■ Exercise
Using the data that follows, give again word for word the lines between the one holding "Where should bugs" and the one holding "setting multiple TCON frames fails, owner: none", inclusive. Omit the pictures.

[Opening Data for the task section]

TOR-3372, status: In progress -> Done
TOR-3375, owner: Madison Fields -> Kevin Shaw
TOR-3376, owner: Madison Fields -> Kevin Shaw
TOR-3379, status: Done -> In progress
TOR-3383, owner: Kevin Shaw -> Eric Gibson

[Closing Data for the task section]
[Opening Data for the task section]

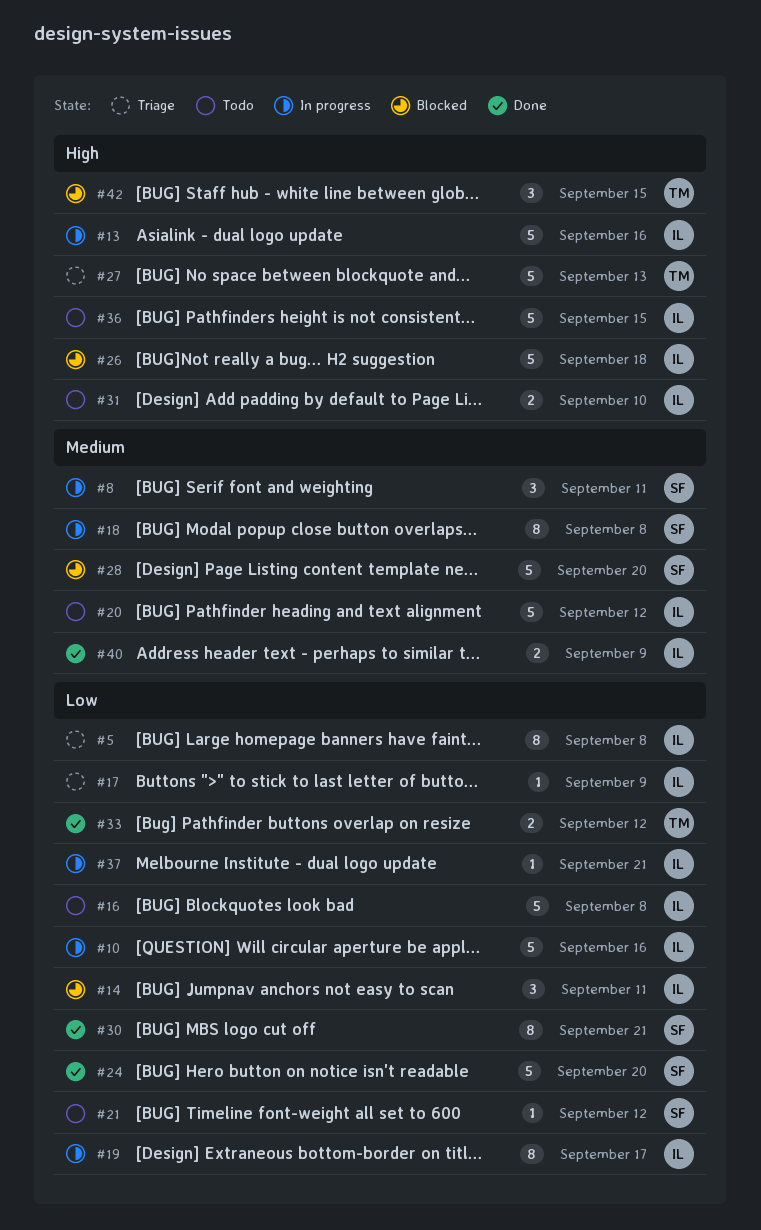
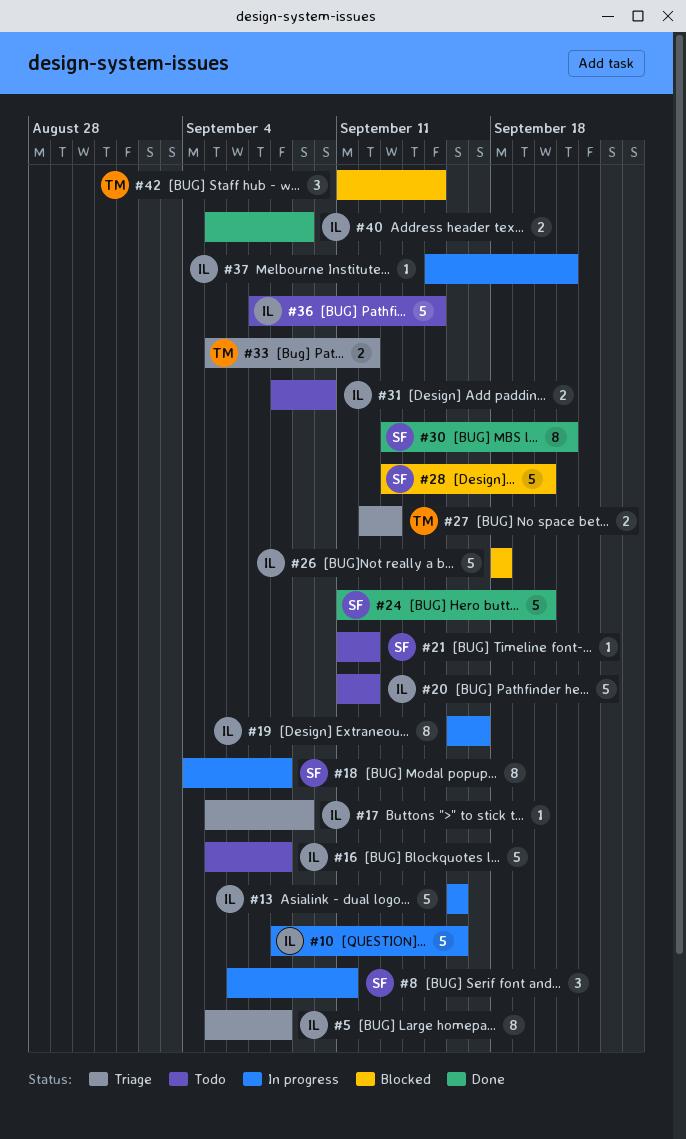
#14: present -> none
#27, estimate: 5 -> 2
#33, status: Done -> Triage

[Closing Data for the task section]
[Opening Data for the task section]

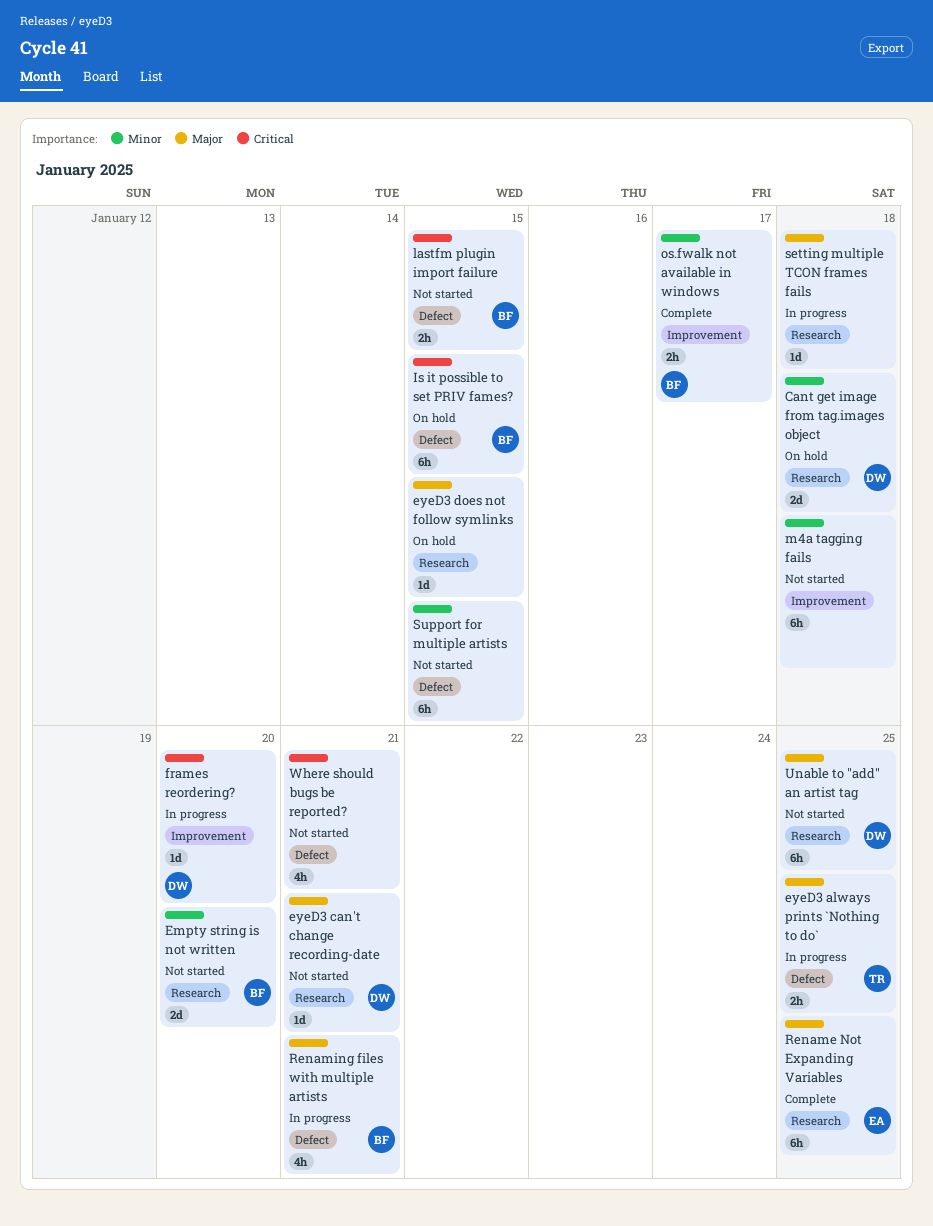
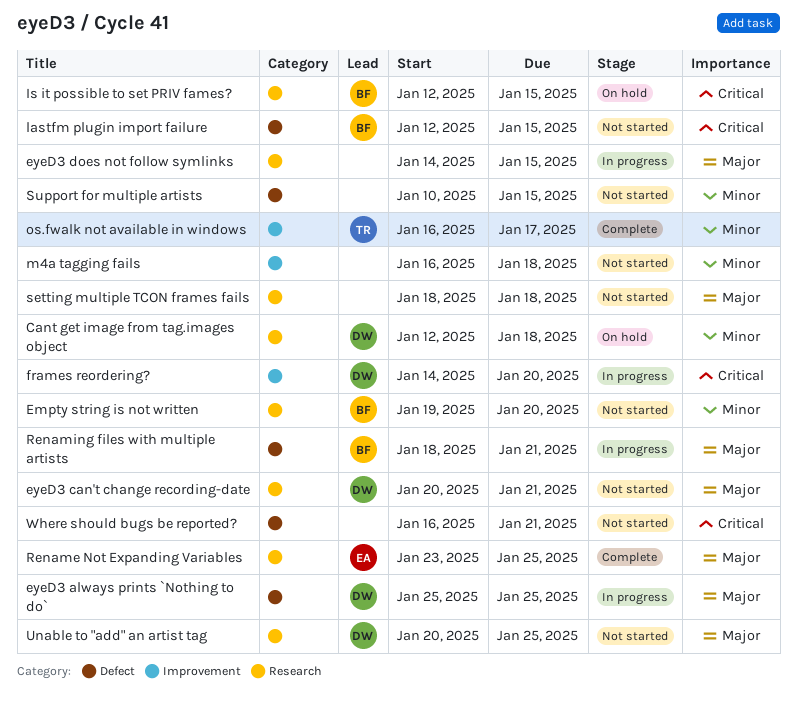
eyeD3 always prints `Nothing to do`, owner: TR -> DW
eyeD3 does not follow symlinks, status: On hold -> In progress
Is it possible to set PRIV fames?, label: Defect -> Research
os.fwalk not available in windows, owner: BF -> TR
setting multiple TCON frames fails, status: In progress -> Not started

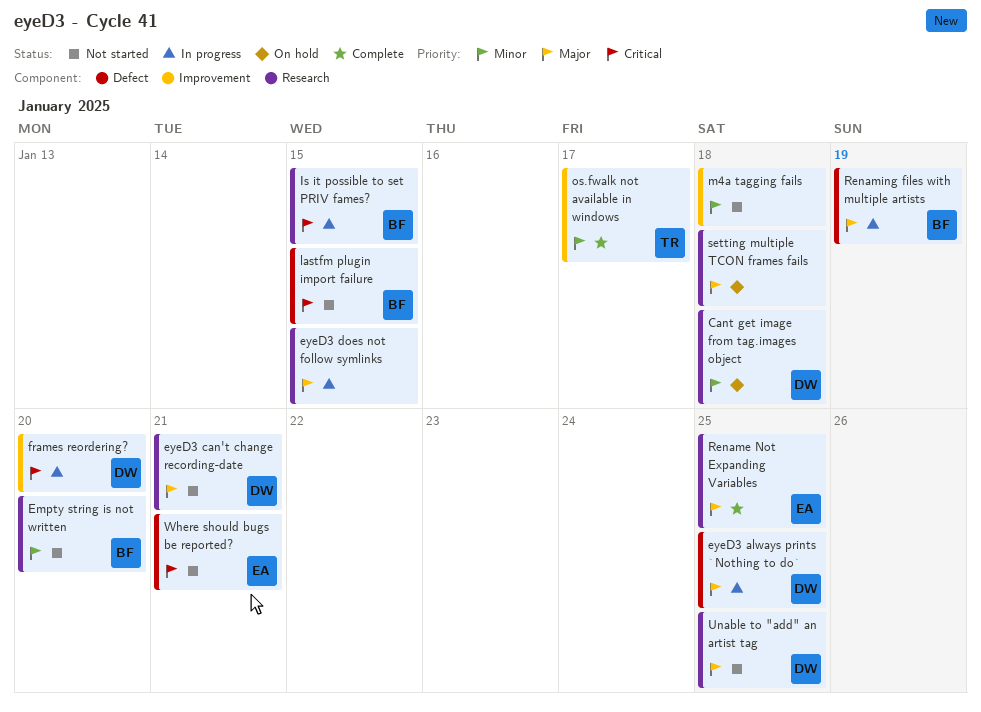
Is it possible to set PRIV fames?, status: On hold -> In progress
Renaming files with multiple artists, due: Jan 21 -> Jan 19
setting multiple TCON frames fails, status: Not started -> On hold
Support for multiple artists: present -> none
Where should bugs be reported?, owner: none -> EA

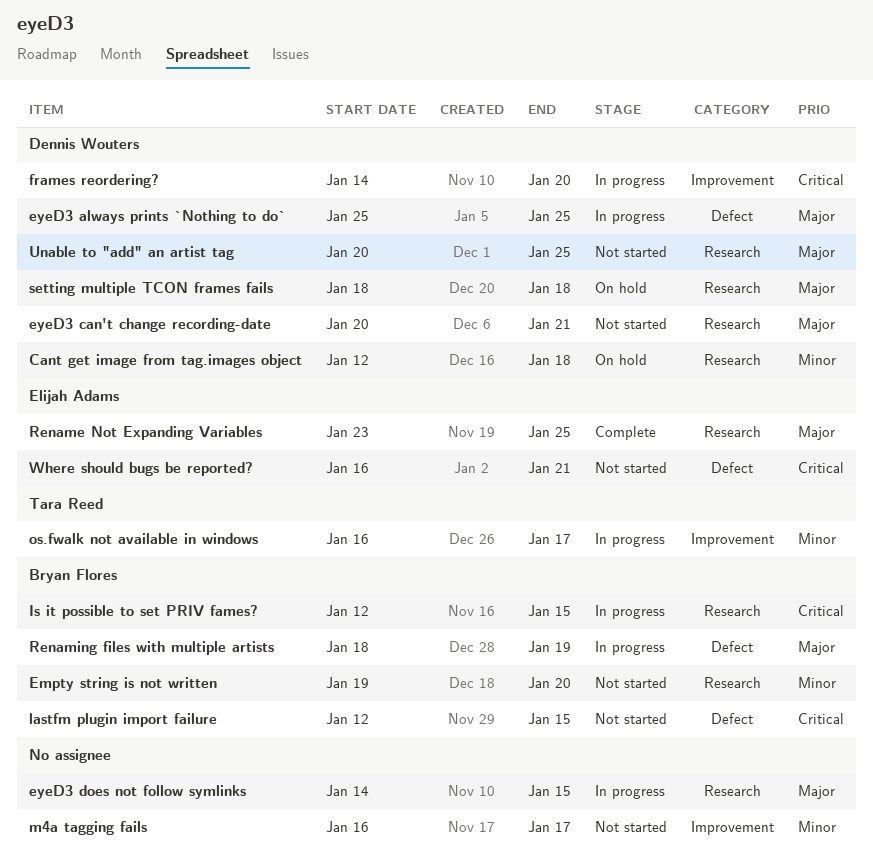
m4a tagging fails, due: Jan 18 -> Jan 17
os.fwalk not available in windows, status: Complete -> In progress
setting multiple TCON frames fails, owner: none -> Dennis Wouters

[Closing Data for the task section]

■ Solution to this task
Where should bugs be reported?, owner: none -> EA

m4a tagging fails, due: Jan 18 -> Jan 17
os.fwalk not available in windows, status: Complete -> In progress
setting multiple TCON frames fails, owner: none -> Dennis Wouters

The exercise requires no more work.